◆ **Alıntı**:
--------------------------------------------------

A. İstinaf Yoluna Başvuranlar

İlk Derece Mahkemesinin yukarıda belirtilen kararına karşı süresi içinde davacı vekili istinaf başvurusunda bulunmuştur.

B. İstinaf Sebepleri

Davacı vekili; kira süresinin bitiminden 1 ay önce sözleşmenin yenilenmeyeceği ihbarı yapılmadığını, bu nedenle sözleşmenin yenilendiğini, tahliye kararının bozulması ile sözleşmenin yenilerek yeni dönem sözleşme bitiş tarihinin 01.07.2011 olarak kabul edilmesi gerektiğini, davalının müvekkilinin haksız yere erken tahliyesine yol açmak suretiyle maddi ve manevi zarara girmesine neden olduğunu, müvekkilinin tahliyenin ardından yaptığı işe uygun ticari faaliyetini devam ettirebileceği başka bir otopark bulamadığını, 5 aylık kazanç kaybının tazmini gerektiğini ileri sürerek, kararın kaldırılmasını istemiştir.

C. Gerekçe ve Sonuç

Bölge Adliye Mahkemesinin yukarıda tarih ve sayısı belirtilen kararıyla; davacı kiracı verilen tahliye kararını tehiri icra talepli olarak temyiz etmişse de, icra dosyasında takip işlemlerini durduracak şekilde icranın geri bıraktırılması kararı getirmek için uygun teminat yatırarak mehil belgesi almadığı, usulüne uygun şekilde tehiri icra talep etmediği, kiracı davacının taşınmazı kendisine verilen 10 günlük süreden ve sözleşme bitim tarihinden 6 ay sonra 31 Ocak 2011 tarihinde tahliye ettiği, kiracının tahliye tehdidi altında bile olsa taşınmazı sözleşmenin bitim tarihinden sonra tahliye ettiği, kiraya verenin tahliye ihtarlı icra takibi başlattığı dikkate alındığında, kira sözleşmesini dönem sonunda yenilemeyeceği ihbarı olarak değerlendirilmesi gerektiği, 31 Ocak 2011 tarihinde gerçekleşen tahliye nedeniyle kiralanan erken tahliye edilmiş sayılmayacağı ve sözleşme bitim tarihinden sonra tazminat istenemeyeceği, kazanç kaybının da olmadığı, bu nedenle İlk Derece Mahkemesince davanın reddine dair verdiği kararın yerinde olduğu gerekçesiyle, istinaf başvurusunun esastan reddine karar verilmiştir.

--------------------------------------------------

◆ **Sağlanan kayıtlar**:
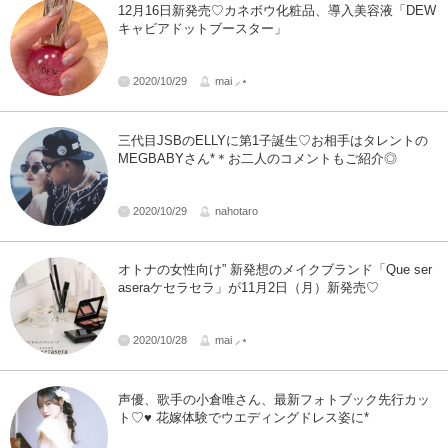
12月16日新発売♡カネボウ化粧品、導入美容液「DEW
キャビアドットブースター」
2020/10/29
mai ⸝⋆
三代目JSBのELLYに第1子誕生♡お相手はタレントの
MEGBABYさん*＊お二人のコメントもご紹介◎
2020/10/29
nahotaro
オトナの女性向け” 新発想のメイクブランド「Que ser
aseraケセラセラ」が11月2日（月）新発売♡
2020/10/28
mai ⸝⋆
声優、歌手の小倉唯さん、最新フォトブック先行カッ
ト♡♥ 花嫁体験でウエディングドレス姿に*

--------------------------------------------------

◆ **Yapılacak iş 1**: Kayıtlardaki bütün satırları hiç değiştirmeden yazıya geçirin. Resimler yanıtta yer almasın.
◆ **Yapılacak iş 2**: İstinaf başvurusuyla ilgili mahkeme metnini kaldığı yerden alıp sürdürün.

◆ **Çıktı 1**:
12月16日新発売♡カネボウ化粧品、導入美容液「DEW
キャビアドットブースター」
2020/10/29
mai ⸝⋆
三代目JSBのELLYに第1子誕生♡お相手はタレントの
MEGBABYさん*＊お二人のコメントもご紹介◎
2020/10/29
nahotaro
オトナの女性向け” 新発想のメイクブランド「Que ser
aseraケセラセラ」が11月2日（月）新発売♡
2020/10/28
mai ⸝⋆
声優、歌手の小倉唯さん、最新フォトブック先行カッ
ト♡♥ 花嫁体験でウエディングドレス姿に*

◆ **Çıktı 2**:
V. TEMYİZ

A. Temyiz Yoluna Başvuranlar

Bölge Adliye Mahkemesinin yukarıda belirtilen kararına karşı, süresi içinde davacı vekili temyiz isteminde bulunmuştur.

B. Temyiz Sebepleri

Davacı vekili; istinaf sebeplerini tekrar ederek, kararın bozulmasını talep etmiştir.

C. Gerekçe

1. Uyuşmazlık ve Hukuki Nitelendirme

Uyuşmazlık, kiralananın erken tahliye edildiği iddiasıyla gelir kaybı istemine ilişkindir.

2. İlgili Hukuk

1. 6098 sayılı Türk Borçlar Kanunu'nun 299 ve 327 nci maddeleri,

2. 2004 sayılı İcra ve İflas Kanunu'nun 36 ncı maddesi.

3. Değerlendirme

Temyiz olunan Bölge Adliye Mahkemesi kararında; hukuki ilişkinin ve bu ilişki nedeniyle ortaya çıkan uyuşmazlığa uygulanması gereken hukuk kurallarının doğru şekilde belirlendiği, davacı kiracı hakkında itirazın kaldırılması ve tahliye istemli açılan davada tahliye kararı verildiği, davacı kiracı tarafından icranın geri bırakılması için karar alınmadığı, ayrıca tahliyenin cebri icra ile gerçekleşmediğinin anlaşılmasına göre, davacının temyiz itirazlarının reddi ile usul ve kanuna uygun

bulunan kararın onanmasına karar vermek gerekmiştir.

VI. KARAR

Açıklanan sebeple;

Temyiz olunan Bölge Adliye Mahkemesi kararının 6100 sayılı Hukuk Muhakemeleri Kanunu’nun 370 inci maddesinin birinci fıkrası uyarınca ONANMASINA,

Aşağıda yazılı bakiye temyiz harcının temyiz edene yükselmesine,

17.100,00 TL Yargıtay duruşması vekalet ücretinin davacıdan alınıp davalıya verilmesine,

Dosyanın İlk Derece Mahkemesine, kararın bir örneğinin Bölge Adliye Mahkemesine gönderilmesine,

20.02.2024 tarihinde oy birliğiyle karar verildi.